### What you need to do:
Recast the stretch from the start of the records through the line containing "Détention arbitraire" as a Markdown table with a numbered row for each line, using the columns Row and Line and leaving out blank lines.

### Data to examine:
━━━━
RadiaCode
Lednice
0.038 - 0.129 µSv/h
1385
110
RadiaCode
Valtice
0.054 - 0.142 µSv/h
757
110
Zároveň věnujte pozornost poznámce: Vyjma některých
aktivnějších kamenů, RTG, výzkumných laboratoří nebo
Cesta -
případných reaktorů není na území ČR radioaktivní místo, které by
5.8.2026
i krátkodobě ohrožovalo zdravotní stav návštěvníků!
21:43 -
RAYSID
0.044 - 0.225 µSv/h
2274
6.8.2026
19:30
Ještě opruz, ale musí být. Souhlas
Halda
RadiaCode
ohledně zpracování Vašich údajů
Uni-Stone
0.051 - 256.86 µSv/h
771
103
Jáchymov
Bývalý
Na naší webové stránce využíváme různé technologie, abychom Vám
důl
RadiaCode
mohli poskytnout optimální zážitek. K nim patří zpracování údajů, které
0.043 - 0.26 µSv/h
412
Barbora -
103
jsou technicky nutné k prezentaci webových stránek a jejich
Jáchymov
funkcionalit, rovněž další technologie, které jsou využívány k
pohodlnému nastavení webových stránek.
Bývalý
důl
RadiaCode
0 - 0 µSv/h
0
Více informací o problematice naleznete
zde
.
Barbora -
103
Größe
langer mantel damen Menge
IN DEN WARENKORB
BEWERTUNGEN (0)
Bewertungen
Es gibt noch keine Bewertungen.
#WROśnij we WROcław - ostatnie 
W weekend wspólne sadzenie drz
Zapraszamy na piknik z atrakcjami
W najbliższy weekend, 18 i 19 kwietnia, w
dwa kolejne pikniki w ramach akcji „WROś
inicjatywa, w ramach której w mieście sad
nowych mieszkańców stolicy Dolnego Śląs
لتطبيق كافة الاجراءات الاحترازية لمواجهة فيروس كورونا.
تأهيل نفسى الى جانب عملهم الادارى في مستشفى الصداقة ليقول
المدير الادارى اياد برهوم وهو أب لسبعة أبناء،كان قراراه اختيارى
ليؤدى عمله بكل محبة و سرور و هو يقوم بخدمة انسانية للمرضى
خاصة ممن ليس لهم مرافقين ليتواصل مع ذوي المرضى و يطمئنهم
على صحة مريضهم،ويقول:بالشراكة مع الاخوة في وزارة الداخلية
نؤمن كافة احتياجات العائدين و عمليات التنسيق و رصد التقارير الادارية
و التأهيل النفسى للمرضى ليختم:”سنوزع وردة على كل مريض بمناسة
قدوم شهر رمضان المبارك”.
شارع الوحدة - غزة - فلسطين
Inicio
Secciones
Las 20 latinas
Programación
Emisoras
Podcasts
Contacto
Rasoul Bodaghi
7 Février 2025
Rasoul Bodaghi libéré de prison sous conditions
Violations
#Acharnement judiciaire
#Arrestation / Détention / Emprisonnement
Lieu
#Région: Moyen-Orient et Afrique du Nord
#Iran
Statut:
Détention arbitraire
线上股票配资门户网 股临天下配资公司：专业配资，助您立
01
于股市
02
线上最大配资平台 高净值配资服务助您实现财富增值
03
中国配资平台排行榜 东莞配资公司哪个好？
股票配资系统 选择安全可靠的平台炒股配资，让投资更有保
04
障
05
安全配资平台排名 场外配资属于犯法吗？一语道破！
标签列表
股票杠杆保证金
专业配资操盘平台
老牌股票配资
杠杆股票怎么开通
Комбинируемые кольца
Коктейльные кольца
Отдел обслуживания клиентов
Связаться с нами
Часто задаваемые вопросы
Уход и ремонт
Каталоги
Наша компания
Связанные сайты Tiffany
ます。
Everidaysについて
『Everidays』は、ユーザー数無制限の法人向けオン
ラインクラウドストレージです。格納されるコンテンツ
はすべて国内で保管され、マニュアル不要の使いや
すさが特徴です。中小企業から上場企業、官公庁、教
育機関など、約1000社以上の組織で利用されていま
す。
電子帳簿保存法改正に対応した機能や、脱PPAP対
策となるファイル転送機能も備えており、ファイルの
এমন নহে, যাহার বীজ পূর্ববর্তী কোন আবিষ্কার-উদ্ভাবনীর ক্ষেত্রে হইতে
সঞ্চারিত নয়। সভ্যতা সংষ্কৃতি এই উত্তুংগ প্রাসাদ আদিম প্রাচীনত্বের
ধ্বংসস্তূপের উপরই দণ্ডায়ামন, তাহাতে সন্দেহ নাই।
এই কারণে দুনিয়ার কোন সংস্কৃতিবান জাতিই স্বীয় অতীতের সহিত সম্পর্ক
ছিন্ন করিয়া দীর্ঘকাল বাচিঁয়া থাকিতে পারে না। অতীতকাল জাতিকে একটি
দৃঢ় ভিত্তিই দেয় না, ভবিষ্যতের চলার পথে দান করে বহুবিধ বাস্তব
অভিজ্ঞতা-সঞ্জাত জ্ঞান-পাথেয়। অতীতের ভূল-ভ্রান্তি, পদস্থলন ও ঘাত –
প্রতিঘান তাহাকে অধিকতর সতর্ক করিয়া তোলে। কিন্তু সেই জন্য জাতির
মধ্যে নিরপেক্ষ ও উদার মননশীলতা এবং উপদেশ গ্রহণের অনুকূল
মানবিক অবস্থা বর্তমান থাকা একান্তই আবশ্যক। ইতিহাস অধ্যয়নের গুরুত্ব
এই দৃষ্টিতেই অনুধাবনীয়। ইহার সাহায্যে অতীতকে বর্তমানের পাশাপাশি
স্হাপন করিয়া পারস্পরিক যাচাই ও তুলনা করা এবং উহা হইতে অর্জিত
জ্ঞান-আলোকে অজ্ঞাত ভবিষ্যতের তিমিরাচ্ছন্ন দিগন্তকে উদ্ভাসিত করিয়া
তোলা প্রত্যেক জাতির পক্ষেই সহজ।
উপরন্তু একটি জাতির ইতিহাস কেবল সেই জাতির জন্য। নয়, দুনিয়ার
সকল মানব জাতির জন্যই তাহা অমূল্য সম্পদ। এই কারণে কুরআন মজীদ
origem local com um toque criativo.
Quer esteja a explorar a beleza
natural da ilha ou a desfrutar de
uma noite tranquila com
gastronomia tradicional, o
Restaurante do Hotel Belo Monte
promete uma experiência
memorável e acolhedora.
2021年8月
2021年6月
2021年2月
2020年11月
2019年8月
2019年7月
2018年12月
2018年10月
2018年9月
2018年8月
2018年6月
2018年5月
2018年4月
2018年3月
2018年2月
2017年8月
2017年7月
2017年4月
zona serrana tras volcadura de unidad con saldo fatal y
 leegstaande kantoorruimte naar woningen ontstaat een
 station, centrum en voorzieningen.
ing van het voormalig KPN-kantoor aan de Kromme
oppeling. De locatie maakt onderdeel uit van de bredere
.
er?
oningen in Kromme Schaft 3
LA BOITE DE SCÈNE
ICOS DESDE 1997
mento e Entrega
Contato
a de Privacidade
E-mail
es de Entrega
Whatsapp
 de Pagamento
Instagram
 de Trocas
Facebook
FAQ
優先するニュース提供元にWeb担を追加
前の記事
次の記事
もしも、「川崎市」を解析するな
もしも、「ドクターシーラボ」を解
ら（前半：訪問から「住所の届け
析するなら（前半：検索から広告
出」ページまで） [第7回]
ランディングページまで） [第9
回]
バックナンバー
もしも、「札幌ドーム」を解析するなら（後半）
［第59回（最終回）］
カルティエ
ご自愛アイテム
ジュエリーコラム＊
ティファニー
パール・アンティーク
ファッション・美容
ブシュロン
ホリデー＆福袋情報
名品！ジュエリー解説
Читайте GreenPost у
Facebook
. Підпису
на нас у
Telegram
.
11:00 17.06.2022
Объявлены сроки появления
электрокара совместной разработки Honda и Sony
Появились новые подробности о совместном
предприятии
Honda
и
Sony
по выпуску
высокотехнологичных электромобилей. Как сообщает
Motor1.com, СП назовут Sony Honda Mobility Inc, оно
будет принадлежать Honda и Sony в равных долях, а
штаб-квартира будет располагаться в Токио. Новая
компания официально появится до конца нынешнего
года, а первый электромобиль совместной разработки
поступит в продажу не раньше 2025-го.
━━━━
### Response:
| Row | Line |
|---|---|
| 1 | RadiaCode |
| 2 | Lednice |
| 3 | 0.038 - 0.129 µSv/h |
| 4 | 1385 |
| 5 | 110 |
| 6 | RadiaCode |
| 7 | Valtice |
| 8 | 0.054 - 0.142 µSv/h |
| 9 | 757 |
| 10 | 110 |
| 11 | Zároveň věnujte pozornost poznámce: Vyjma některých |
| 12 | aktivnějších kamenů, RTG, výzkumných laboratoří nebo |
| 13 | Cesta - |
| 14 | případných reaktorů není na území ČR radioaktivní místo, které by |
| 15 | 5.8.2026 |
| 16 | i krátkodobě ohrožovalo zdravotní stav návštěvníků! |
| 17 | 21:43 - |
| 18 | RAYSID |
| 19 | 0.044 - 0.225 µSv/h |
| 20 | 2274 |
| 21 | 6.8.2026 |
| 22 | 19:30 |
| 23 | Ještě opruz, ale musí být. Souhlas |
| 24 | Halda |
| 25 | RadiaCode |
| 26 | ohledně zpracování Vašich údajů |
| 27 | Uni-Stone |
| 28 | 0.051 - 256.86 µSv/h |
| 29 | 771 |
| 30 | 103 |
| 31 | Jáchymov |
| 32 | Bývalý |
| 33 | Na naší webové stránce využíváme různé technologie, abychom Vám |
| 34 | důl |
| 35 | RadiaCode |
| 36 | mohli poskytnout optimální zážitek. K nim patří zpracování údajů, které |
| 37 | 0.043 - 0.26 µSv/h |
| 38 | 412 |
| 39 | Barbora - |
| 40 | 103 |
| 41 | jsou technicky nutné k prezentaci webových stránek a jejich |
| 42 | Jáchymov |
| 43 | funkcionalit, rovněž další technologie, které jsou využívány k |
| 44 | pohodlnému nastavení webových stránek. |
| 45 | Bývalý |
| 46 | důl |
| 47 | RadiaCode |
| 48 | 0 - 0 µSv/h |
| 49 | 0 |
| 50 | Více informací o problematice naleznete |
| 51 | zde |
| 52 | . |
| 53 | Barbora - |
| 54 | 103 |
| 55 | Größe |
| 56 | langer mantel damen Menge |
| 57 | IN DEN WARENKORB |
| 58 | BEWERTUNGEN (0) |
| 59 | Bewertungen |
| 60 | Es gibt noch keine Bewertungen. |
| 61 | #WROśnij we WROcław - ostatnie  |
| 62 | W weekend wspólne sadzenie drz |
| 63 | Zapraszamy na piknik z atrakcjami |
| 64 | W najbliższy weekend, 18 i 19 kwietnia, w |
| 65 | dwa kolejne pikniki w ramach akcji „WROś |
| 66 | inicjatywa, w ramach której w mieście sad |
| 67 | nowych mieszkańców stolicy Dolnego Śląs |
| 68 | لتطبيق كافة الاجراءات الاحترازية لمواجهة فيروس كورونا. |
| 69 | تأهيل نفسى الى جانب عملهم الادارى في مستشفى الصداقة ليقول |
| 70 | المدير الادارى اياد برهوم وهو أب لسبعة أبناء،كان قراراه اختيارى |
| 71 | ليؤدى عمله بكل محبة و سرور و هو يقوم بخدمة انسانية للمرضى |
| 72 | خاصة ممن ليس لهم مرافقين ليتواصل مع ذوي المرضى و يطمئنهم |
| 73 | على صحة مريضهم،ويقول:بالشراكة مع الاخوة في وزارة الداخلية |
| 74 | نؤمن كافة احتياجات العائدين و عمليات التنسيق و رصد التقارير الادارية |
| 75 | و التأهيل النفسى للمرضى ليختم:”سنوزع وردة على كل مريض بمناسة |
| 76 | قدوم شهر رمضان المبارك”. |
| 77 | شارع الوحدة - غزة - فلسطين |
| 78 | Inicio |
| 79 | Secciones |
| 80 | Las 20 latinas |
| 81 | Programación |
| 82 | Emisoras |
| 83 | Podcasts |
| 84 | Contacto |
| 85 | Rasoul Bodaghi |
| 86 | 7 Février 2025 |
| 87 | Rasoul Bodaghi libéré de prison sous conditions |
| 88 | Violations |
| 89 | #Acharnement judiciaire |
| 90 | #Arrestation / Détention / Emprisonnement |
| 91 | Lieu |
| 92 | #Région: Moyen-Orient et Afrique du Nord |
| 93 | #Iran |
| 94 | Statut: |
| 95 | Détention arbitraire |